En medio de un clima político controlado por la gestión de Javier Milei, sectores de la izquierda reaccionan con virulencia ante las críticas a sus agendas más controversiales. Esta semana, el diputado nacional santafesino Esteban Paulón, referente del colectivo LGBT y uno de los principales promotores de la ideología de género en menores de edad, protagonizó un violento exabrupto contra el Presidente de la Nación.
En una entrevista en vivo, Paulón acusó a Milei de “homofóbico y cagón” y lo instó a “decir abiertamente que piensa que los gays somos pedófilos”. Según sus palabras textuales: “No se hace cargo de lo que piensa, que es que los gays somos pedófilos. ¡Que lo diga! Parte de los ataques de estos días vienen de La Derecha Diario”.

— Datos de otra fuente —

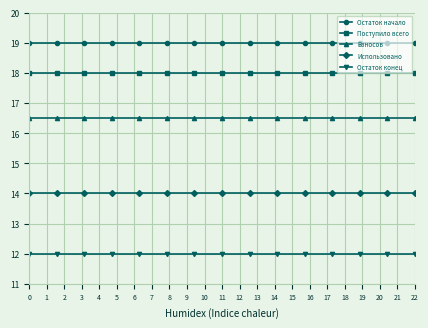

What is the average value of the Взносов series?

16.5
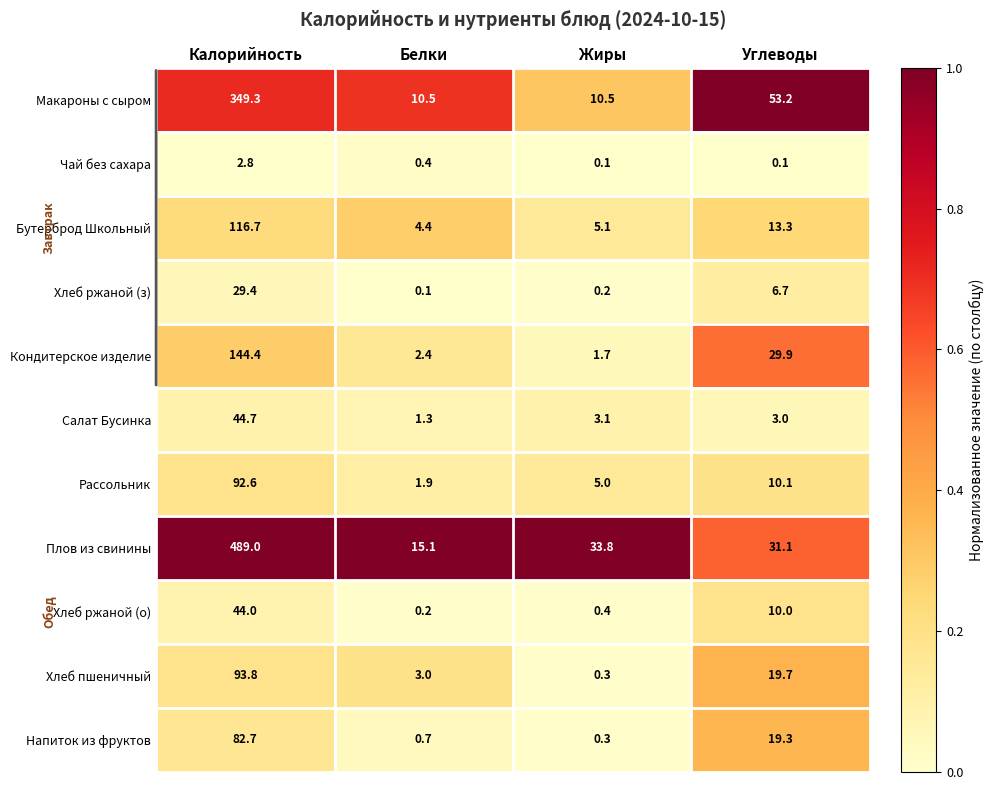

Where does the Макароны с сыром series first go above 53?

Калорийность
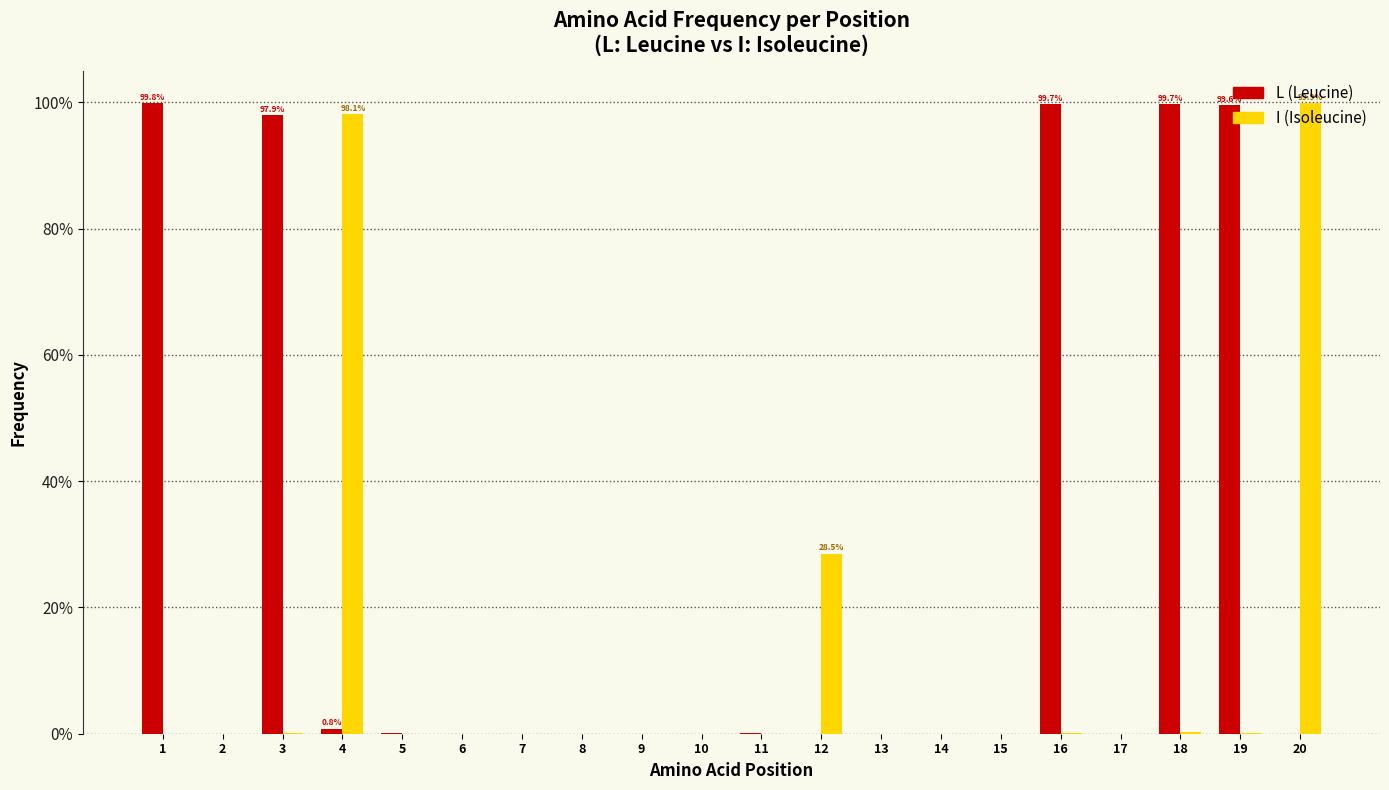

The value of L (Leucine) at 19 is 23.9. True or false?

False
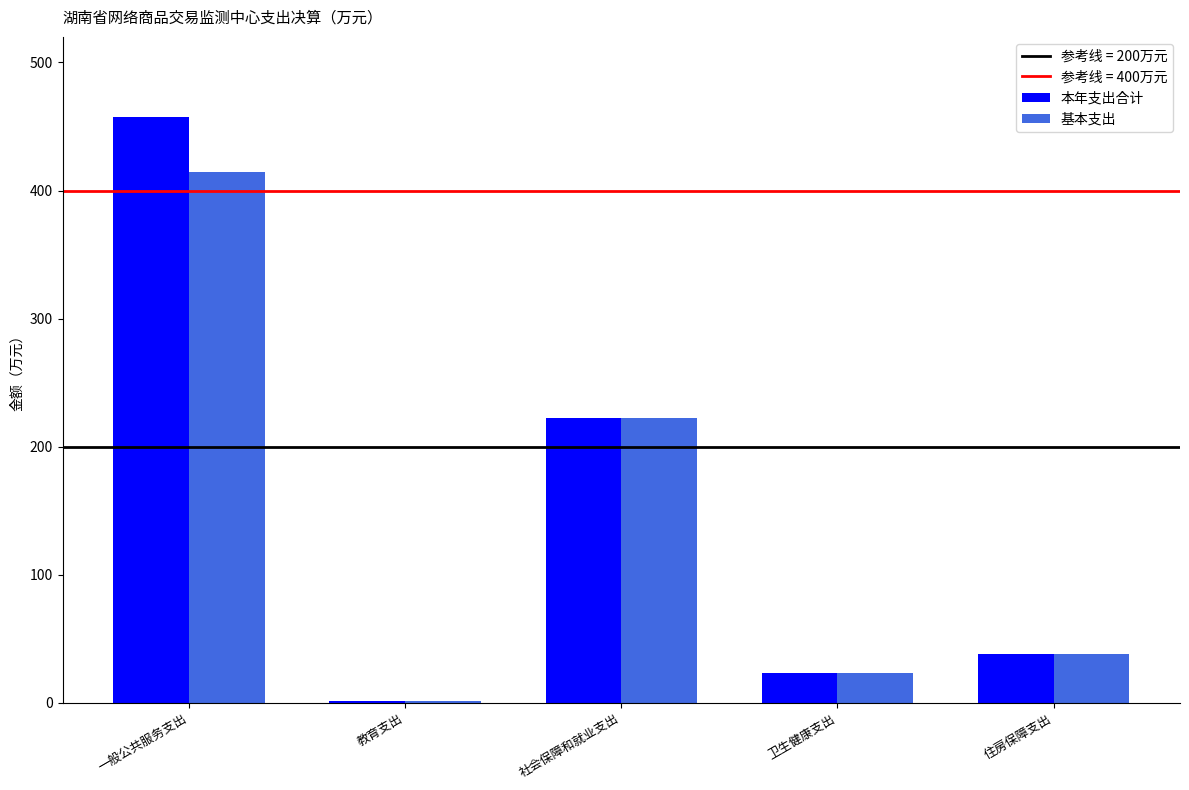

At which category is the sum across all series the highest?

一般公共服务支出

Las declaraciones del legislador se producen luego de una oleada de cuestionamientos en redes sociales, iniciada por un tuit de Pablo Pazos y profundizada durante la emisión del programa de streaming “La Misa”, conducido por el influencer libertario El Gordo Dan, donde se recordó el papel de Paulón como impulsor de normativas que permiten la hormonización y mutilación quirúrgica de menores bajo el eufemismo de “infancias trans”.
Cabe destacar que el propio Paulón ha defendido públicamente estas prácticas, promoviendo su legalización y financiamiento estatal. Desde el oficialismo y amplios sectores sociales se advierte sobre el carácter irreversible y abusivo de tales intervenciones médicas en niños y adolescentes, que constituyen una forma de violencia institucionalizada contra la niñez.
Lejos de asumir una actitud reflexiva, el diputado eligió victimizarse y apuntar contra quienes piensan distinto. Según sus propias palabras, evalúa tomar medidas judiciales contra quienes lo criticaron y pidió la reactivación de la comisión de libertad de expresión en el Congreso “para abordar estas situaciones”. No obstante, sus dichos contradicen el espíritu de tolerancia y pluralismo democrático que dice defender.